My initial spike that resulted in the full blown PR, was based on introduction of an array of structs. A struct
in .NET, beside being a foundation for the usual question during recruitment process, has some advantages. As it’s not an object, it does not have an object header! This meant that if I could replace both, the LinkedListNode
and the LruCacheItem
and replace them with a struct
in an array, I could save 16/32 bytes per one entry! I gave it a go and I reimplemented the linked list using int
s instead of references, that would point to the same array.
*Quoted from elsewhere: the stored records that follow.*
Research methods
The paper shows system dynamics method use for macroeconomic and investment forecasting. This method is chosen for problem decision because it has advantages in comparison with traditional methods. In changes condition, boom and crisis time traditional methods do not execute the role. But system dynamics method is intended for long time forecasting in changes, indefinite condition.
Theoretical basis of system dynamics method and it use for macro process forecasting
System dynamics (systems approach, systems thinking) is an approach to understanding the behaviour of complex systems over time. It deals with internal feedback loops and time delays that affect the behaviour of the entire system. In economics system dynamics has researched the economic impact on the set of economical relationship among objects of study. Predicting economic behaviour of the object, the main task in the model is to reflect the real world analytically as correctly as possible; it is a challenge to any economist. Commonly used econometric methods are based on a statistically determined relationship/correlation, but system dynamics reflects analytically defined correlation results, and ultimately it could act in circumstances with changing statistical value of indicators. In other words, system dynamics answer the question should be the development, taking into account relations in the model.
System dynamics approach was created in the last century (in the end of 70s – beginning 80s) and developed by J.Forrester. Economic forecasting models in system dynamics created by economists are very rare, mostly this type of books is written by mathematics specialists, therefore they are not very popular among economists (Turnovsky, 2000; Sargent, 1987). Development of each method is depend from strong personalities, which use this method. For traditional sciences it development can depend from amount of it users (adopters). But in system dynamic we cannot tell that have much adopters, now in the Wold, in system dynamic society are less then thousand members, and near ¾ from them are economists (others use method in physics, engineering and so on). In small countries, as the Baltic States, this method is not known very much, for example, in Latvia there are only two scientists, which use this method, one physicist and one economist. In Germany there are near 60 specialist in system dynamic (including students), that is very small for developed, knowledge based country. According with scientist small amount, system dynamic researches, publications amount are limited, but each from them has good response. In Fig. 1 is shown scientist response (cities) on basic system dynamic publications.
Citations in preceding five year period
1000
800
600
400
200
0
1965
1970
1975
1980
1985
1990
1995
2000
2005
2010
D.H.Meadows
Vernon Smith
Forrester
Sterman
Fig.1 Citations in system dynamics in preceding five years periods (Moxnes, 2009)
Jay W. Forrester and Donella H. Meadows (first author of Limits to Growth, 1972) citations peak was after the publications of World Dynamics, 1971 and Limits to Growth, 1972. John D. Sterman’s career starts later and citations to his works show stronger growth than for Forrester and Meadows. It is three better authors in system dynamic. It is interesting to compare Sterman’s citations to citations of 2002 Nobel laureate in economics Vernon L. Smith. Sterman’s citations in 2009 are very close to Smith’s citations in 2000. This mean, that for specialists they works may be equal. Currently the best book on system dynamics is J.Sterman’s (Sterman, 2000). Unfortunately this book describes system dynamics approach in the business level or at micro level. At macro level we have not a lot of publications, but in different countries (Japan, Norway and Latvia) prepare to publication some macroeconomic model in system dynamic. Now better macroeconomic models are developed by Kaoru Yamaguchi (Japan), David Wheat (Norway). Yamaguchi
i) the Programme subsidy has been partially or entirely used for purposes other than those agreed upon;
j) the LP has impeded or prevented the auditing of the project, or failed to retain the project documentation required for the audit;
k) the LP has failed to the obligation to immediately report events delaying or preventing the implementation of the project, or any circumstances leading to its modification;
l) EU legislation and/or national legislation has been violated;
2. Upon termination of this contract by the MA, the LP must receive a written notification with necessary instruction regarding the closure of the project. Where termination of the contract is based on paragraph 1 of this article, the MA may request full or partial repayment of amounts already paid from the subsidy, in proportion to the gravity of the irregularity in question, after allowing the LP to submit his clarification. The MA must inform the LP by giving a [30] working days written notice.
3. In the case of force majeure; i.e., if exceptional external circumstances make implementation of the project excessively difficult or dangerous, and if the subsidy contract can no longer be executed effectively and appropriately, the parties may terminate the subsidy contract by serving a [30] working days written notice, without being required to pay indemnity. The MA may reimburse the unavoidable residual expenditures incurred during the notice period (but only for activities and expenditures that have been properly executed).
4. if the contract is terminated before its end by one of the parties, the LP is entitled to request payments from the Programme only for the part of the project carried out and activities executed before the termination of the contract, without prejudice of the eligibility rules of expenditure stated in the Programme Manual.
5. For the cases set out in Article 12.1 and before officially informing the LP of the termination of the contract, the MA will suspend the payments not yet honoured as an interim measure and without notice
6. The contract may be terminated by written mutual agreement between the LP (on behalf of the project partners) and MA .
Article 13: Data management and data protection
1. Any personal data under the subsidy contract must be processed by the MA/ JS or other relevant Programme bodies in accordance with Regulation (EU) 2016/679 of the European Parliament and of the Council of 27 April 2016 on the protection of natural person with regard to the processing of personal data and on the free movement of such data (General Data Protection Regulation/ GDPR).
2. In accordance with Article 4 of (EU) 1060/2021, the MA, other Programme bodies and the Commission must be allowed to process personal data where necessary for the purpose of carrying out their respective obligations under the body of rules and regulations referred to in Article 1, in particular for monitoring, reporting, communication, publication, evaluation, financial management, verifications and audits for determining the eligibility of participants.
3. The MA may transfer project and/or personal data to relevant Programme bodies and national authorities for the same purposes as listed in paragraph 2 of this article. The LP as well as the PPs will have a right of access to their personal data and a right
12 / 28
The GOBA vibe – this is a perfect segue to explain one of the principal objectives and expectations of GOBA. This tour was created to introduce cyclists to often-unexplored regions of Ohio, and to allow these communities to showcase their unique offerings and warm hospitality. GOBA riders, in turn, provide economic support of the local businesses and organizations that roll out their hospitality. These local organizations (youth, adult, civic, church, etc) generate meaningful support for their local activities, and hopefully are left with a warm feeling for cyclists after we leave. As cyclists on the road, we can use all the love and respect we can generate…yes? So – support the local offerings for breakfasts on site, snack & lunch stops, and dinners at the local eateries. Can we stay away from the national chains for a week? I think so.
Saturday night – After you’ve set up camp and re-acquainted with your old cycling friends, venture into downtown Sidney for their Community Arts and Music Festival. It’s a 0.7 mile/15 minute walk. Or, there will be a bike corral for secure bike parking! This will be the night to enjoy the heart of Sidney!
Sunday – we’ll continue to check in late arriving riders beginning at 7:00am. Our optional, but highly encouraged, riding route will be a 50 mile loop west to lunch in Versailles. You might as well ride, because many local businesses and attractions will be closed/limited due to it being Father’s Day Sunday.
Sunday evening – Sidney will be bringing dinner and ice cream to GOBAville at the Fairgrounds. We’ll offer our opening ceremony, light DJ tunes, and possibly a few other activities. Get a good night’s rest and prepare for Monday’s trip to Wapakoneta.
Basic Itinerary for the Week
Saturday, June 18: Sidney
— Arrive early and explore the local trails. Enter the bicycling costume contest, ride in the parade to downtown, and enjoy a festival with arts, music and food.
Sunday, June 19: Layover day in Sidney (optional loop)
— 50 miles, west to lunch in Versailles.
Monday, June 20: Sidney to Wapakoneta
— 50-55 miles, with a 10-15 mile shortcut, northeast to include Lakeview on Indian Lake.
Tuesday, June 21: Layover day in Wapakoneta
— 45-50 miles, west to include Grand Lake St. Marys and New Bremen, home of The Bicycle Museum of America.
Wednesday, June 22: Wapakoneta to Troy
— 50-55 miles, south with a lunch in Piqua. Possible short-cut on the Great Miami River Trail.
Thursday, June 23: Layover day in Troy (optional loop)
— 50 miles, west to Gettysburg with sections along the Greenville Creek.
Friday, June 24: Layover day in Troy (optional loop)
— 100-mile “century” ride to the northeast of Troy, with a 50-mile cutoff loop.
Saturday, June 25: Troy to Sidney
With this approach the implementation changed to be based on the following:
public class LruCache<TKey, TValue> : ICache<TKey, TValue> where TKey : notnull
{
private readonly int _maxCapacity;
private readonly Dictionary<TKey, int> _cacheMap;
private Node[] _list;
struct Node
{
public const int Null = -1;
public int Prev;
public int Next;
public TValue Value;
public TKey Key;
}
and resulted in the following estimated size:
Item | Description | 32-bit | 64-bit |
---|---|---|---|
Cell.prev | an int32 | 4 | 4 |
Cell.next | an int32 | 4 | 4 |
Sum | 8 bytes | 8 bytes |
Which gave the final difference:
Approach | 32-bit | 64-bit |
---|---|---|
LinkedList | 24 | 48 |
Array of structs | 8 | 8 |
Saved bytes per entry | 16 | 40 |
This means that caching 1 million of objects in 64bit environment should take 40MB less! A positive side effect was observed in the response time of the cache, which was reduced by ~20%. I attribute it to to the limited number of hops between objects but didn’t spend time on digging in assembly.
This was a very intensive period of time, that resulted in a several PRs that hopefully will make Nethermind a bit faster and a bit more stable. I’d like to send big kudos to Nethermind team. This is a truly great, open team, working on a really interesting project. Keep on rocking Nethermind!